Nama : Amalia Dwi Septiana
NIM :
01219075
Kelas :
Manajemen A
Mata
Kuliah : Etika Bisnis
Tugas : 3
Berikan contoh masalah keadilan dalam bisnis yang
terselesaikan ataupun belum terselesaikan !
Masalah Keadilan dalam Bisnis yang
Terselesaikan
Kasus Laundry Kiloan
Rose Lenny menyerahkan cucian kepada Rosmalinda (Linda) pada Januari 2012. Tapi
Rose tidak kunjung mengambil baju itu lebih dari setahun. Biaya cucian Rp 78
ribu dengan ketentuan Rp 3.000 per kg. Pada awal 2013, Rose tiba-tiba menagih
cuciannya dan Linda mengambil baju itu sudah dalam keadaan rusak dan kotor
karena setahun tak kunjung diambil.
Anehnya, Rose
memperkarakan Linda hingga ke meja hijau. Linda awalnya tidak ditahan polisi.
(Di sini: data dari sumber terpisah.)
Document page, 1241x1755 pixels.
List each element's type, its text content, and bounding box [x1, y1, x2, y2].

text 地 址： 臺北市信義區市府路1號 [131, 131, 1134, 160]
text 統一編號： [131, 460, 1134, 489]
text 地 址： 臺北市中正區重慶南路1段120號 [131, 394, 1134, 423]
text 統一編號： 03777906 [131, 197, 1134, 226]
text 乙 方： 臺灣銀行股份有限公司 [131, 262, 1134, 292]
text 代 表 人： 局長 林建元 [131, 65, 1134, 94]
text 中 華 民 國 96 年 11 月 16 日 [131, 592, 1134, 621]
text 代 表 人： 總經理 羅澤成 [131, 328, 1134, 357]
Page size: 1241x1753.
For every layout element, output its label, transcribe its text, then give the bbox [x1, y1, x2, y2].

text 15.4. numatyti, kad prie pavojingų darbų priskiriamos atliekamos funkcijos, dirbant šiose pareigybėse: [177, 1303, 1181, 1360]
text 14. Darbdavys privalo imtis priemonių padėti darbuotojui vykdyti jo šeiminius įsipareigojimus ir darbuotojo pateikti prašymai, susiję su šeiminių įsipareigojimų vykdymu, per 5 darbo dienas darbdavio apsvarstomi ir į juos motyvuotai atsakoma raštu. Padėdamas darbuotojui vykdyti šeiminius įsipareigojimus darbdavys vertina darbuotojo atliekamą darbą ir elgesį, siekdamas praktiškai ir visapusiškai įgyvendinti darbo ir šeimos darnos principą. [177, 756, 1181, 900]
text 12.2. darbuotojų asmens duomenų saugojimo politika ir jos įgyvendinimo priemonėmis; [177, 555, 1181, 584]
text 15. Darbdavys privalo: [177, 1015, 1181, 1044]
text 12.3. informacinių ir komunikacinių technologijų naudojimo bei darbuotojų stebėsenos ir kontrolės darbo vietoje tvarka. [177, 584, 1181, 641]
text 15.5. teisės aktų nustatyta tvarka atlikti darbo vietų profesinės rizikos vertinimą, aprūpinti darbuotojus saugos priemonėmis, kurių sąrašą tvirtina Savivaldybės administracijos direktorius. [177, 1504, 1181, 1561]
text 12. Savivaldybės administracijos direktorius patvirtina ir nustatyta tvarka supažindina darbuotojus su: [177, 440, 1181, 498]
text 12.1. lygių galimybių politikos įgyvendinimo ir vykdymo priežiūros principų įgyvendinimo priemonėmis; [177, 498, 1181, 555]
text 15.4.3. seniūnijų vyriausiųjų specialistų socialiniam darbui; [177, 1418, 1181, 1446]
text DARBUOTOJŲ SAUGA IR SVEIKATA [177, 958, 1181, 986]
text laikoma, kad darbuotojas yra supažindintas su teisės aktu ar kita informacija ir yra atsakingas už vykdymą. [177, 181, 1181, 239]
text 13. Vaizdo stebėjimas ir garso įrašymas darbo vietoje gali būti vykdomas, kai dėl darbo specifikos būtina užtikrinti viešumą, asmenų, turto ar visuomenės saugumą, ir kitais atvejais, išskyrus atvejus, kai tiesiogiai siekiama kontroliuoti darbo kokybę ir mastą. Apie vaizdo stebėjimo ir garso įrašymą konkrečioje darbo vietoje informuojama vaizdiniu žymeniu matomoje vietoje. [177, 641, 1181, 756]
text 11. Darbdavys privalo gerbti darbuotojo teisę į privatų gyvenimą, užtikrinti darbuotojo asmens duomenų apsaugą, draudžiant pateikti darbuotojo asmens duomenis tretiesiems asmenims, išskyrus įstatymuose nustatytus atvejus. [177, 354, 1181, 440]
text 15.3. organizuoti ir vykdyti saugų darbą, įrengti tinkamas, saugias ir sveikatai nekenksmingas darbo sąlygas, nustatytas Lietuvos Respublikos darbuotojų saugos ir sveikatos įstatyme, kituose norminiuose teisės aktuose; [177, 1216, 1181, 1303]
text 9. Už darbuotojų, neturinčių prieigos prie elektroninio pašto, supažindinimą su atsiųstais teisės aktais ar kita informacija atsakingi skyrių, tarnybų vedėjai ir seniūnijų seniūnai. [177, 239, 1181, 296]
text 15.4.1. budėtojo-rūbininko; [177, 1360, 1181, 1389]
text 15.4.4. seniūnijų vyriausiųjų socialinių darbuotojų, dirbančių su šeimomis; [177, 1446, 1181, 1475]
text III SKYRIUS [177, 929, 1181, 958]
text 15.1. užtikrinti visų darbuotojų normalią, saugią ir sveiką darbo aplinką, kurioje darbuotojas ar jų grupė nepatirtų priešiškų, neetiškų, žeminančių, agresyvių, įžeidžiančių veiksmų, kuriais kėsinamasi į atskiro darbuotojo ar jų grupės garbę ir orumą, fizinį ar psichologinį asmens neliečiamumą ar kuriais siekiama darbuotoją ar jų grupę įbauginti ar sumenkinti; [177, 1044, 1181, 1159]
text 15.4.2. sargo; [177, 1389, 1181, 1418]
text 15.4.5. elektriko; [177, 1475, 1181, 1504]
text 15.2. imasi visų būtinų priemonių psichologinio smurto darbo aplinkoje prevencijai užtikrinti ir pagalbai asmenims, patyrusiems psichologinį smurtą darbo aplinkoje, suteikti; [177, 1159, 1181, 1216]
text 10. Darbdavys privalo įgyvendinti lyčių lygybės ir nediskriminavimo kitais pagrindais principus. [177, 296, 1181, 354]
Hingga akhirnya jaksa menjebloskan Linda ke penjara hingga 3 bulan lamanya. Tak
tanggung-tanggung, jaksa menuntut Linda selama 1 tahun penjara. Belakangan,
Linda dibebaskan PN Jaktim pada Oktober 2013 dan dikuatkan Mahkamah Agung pada
November 2016.
Dalam kasus tersebut
Linda dipenjara selama 3 bulan baru mendapatkan keadilan Karena Linda tidak
bersalah karena cucian selama 1 tahun tidak diambil akan berdebu, kotor, dan
rusak.
Masalah Keadilan dalam Bisnis yang
tidak terselesaikan
Kasus Lumpur Lapindo
Banjir lumpur panas
Sidoarjo, juga dikenal dengan sebutan Lumpur Lapindo atau Lumpur
Sidoarjo , adalah peristiwa menyemburnya lumpur panas di lokasi
pengeboran Lapindo Brantas Inc. di Dusun Balongnongo Desa Renokenongo,
Kecamatan Porong, Kabupaten Sidoarjo, Jawa Timur, Indonesia,
sejak tanggal 29 Mei 2006.
Lokasi semburan lumpur
ini berada di Porong, yakni kecamatan di bagian selatan Kabupaten Sidoarjo,
sekitar 12 km sebelah selatan kota Sidoarjo. Kecamatan ini berbatasan
dengan Kecamatan Gempol (Kabupaten Pasuruan) di sebelah selatan.
Lokasi pusat semburan
hanya berjarak 150 meter dari sumur Banjar Panji-1 (BJP-1), yang merupakan
sumur eksplorasi gas milik Lapindo Brantas Inc sebagai operator blok
Brantas. Oleh karena itu, hingga saat ini, semburan lumpur panas tersebut
diduga diakibatkan aktivitas pengeboran yang dilakukan Lapindo Brantas di sumur
tersebut. Pihak Lapindo Brantas sendiri punya dua teori soal asal semburan.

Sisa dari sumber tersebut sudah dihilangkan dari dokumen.